This delay comes at a price. Iran is on the verge of being able to enrich uranium to the level needed for a nuclear weapon. As we get closer to this point of no return, the risk of military confrontation increases too.
We cannot allow our diplomacy on Iran to be held hostage by events in Georgia. As I have long argued, if the Security Council cannot agree new sanctions soon, other like-minded countries must act. European nations, which have been painfully slow to impose sanctions, should take steps to ban investment in new Iranian oil and gas, consider proscribing the Iranian Revolutionary Guard as a terrorist organisation, formally end the practice of subsidising trade with Iran through export credit guarantees and extend the financial isolation of the Iranian regime. These steps are urgently needed if we are not to lose the last remaining chance of persuading Iran to abandon its nuclear weapons ambitions.

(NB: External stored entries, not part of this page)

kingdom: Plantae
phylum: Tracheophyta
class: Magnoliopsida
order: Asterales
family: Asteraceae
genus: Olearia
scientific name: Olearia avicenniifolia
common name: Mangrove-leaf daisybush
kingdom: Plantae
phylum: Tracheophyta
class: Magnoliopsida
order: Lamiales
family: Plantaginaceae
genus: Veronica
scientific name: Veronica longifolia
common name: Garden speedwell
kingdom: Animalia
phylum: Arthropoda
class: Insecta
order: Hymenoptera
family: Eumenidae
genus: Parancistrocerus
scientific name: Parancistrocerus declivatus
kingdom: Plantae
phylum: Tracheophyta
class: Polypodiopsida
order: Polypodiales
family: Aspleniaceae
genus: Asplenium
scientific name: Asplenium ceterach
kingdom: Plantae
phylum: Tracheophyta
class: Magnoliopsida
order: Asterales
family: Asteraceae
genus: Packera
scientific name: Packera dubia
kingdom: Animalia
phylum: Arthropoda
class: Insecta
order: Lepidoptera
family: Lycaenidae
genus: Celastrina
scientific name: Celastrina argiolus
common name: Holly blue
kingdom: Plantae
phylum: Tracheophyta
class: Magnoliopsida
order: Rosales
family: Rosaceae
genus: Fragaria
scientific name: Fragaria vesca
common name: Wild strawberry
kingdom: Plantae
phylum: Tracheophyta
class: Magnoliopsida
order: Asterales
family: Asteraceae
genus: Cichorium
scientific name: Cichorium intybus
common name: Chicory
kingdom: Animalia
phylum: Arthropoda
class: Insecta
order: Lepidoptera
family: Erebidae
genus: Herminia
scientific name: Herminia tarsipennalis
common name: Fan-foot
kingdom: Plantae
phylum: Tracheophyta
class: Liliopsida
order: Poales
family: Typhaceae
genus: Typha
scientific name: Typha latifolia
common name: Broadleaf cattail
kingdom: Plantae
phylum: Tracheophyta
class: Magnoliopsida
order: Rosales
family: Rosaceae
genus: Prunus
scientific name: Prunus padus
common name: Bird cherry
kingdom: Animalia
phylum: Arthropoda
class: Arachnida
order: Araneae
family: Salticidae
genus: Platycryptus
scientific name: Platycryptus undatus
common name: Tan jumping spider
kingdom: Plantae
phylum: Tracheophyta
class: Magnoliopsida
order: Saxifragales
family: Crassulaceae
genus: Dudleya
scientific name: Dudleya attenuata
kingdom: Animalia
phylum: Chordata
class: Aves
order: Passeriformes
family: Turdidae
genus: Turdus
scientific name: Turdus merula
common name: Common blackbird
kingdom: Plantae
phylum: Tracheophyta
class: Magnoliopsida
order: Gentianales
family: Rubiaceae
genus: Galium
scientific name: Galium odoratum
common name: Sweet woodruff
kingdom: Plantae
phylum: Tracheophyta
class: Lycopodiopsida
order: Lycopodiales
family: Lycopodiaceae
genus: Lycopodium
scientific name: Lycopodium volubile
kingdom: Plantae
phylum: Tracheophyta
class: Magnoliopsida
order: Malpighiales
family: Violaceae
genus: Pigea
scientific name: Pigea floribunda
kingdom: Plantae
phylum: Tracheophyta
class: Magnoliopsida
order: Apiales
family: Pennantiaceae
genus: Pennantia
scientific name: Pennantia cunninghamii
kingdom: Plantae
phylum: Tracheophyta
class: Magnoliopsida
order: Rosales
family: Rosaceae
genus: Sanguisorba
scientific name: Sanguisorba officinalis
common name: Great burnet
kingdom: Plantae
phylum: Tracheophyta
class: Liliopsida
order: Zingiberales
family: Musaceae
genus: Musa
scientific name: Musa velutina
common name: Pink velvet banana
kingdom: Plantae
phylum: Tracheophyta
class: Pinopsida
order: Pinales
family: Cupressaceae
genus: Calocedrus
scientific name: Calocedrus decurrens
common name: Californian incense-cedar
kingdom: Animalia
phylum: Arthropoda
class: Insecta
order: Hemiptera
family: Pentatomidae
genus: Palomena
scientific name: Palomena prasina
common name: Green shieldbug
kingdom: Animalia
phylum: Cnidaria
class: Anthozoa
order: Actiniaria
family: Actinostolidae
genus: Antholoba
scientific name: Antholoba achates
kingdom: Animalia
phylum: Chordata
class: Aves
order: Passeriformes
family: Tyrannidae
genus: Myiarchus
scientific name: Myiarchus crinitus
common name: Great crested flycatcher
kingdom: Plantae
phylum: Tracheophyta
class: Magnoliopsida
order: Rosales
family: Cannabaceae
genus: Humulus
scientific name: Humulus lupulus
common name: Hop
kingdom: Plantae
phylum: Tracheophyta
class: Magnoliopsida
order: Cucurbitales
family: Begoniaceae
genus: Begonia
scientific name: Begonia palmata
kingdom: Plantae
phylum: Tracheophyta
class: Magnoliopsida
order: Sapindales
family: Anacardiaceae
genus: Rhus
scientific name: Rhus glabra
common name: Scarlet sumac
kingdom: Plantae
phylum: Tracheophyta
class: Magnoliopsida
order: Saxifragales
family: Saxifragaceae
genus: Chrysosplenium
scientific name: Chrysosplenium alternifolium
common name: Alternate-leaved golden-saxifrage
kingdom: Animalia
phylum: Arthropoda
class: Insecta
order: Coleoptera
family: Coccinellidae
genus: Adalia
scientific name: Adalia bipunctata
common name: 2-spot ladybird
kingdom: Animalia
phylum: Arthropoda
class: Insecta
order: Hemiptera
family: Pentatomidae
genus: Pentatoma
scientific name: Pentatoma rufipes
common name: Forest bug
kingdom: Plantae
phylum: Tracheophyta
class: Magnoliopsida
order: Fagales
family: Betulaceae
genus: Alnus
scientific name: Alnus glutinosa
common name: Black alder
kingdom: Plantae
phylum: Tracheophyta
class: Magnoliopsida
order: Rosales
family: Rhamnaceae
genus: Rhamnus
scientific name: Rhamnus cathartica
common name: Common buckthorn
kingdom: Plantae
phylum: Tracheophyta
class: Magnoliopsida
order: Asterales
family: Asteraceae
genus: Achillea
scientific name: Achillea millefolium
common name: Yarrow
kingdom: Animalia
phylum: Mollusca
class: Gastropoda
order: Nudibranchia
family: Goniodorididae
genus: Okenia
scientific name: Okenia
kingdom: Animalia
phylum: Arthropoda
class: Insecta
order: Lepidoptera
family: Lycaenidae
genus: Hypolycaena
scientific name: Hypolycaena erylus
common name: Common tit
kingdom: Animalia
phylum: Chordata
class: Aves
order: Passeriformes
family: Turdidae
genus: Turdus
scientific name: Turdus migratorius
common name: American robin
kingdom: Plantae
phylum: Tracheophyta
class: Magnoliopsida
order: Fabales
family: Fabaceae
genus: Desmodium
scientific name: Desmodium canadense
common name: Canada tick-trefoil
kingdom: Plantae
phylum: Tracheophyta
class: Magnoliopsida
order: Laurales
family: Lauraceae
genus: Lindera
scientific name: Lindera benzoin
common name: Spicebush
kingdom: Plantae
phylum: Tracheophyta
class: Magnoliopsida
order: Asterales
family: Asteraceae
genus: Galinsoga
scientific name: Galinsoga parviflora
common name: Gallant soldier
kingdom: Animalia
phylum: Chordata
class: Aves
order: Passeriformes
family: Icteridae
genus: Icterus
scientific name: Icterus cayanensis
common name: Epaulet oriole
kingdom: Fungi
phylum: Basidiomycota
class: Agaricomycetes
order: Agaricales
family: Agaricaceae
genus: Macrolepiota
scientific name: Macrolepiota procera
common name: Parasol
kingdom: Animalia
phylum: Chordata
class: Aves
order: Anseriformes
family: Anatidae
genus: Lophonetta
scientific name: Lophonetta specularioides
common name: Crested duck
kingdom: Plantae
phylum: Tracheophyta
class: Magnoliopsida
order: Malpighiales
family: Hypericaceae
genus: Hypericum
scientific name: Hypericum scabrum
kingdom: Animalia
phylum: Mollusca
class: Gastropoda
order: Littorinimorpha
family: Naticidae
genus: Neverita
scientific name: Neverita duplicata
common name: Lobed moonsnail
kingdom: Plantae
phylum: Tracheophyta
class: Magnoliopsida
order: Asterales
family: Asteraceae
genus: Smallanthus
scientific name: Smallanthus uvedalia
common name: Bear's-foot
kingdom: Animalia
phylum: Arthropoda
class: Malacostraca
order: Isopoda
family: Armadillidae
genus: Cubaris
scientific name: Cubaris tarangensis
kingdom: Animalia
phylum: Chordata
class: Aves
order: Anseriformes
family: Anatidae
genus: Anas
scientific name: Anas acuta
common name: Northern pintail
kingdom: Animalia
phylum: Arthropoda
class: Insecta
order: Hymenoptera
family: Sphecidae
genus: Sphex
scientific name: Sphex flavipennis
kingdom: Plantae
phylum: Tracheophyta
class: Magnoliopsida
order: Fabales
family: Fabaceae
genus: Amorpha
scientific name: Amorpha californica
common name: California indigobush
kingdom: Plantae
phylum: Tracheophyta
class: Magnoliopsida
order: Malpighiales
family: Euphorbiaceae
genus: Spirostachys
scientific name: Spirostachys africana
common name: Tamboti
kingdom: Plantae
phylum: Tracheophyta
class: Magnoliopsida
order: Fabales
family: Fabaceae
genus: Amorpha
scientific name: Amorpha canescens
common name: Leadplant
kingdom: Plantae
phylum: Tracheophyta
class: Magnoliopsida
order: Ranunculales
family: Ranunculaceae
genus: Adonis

If we do not act, we face the prospect of either a nuclear-armed Iran, smashing the non-proliferation treaty and imperilling Israel, or a new military confrontation in the Middle East with far-reaching and unpredictable consequences. Far from being a frozen conflict like the one that triggered the crisis in Georgia, this would be a "hot" conflict, with the prospect of Iranian-backed terrorism in Israel or even Europe, refugee flows destabilising a great swathe of the Middle East and an all-out Iranian rush to produce a nuclear weapon.
If European leaders to do not wake up to the urgency of the situation now, they may live to rue the day.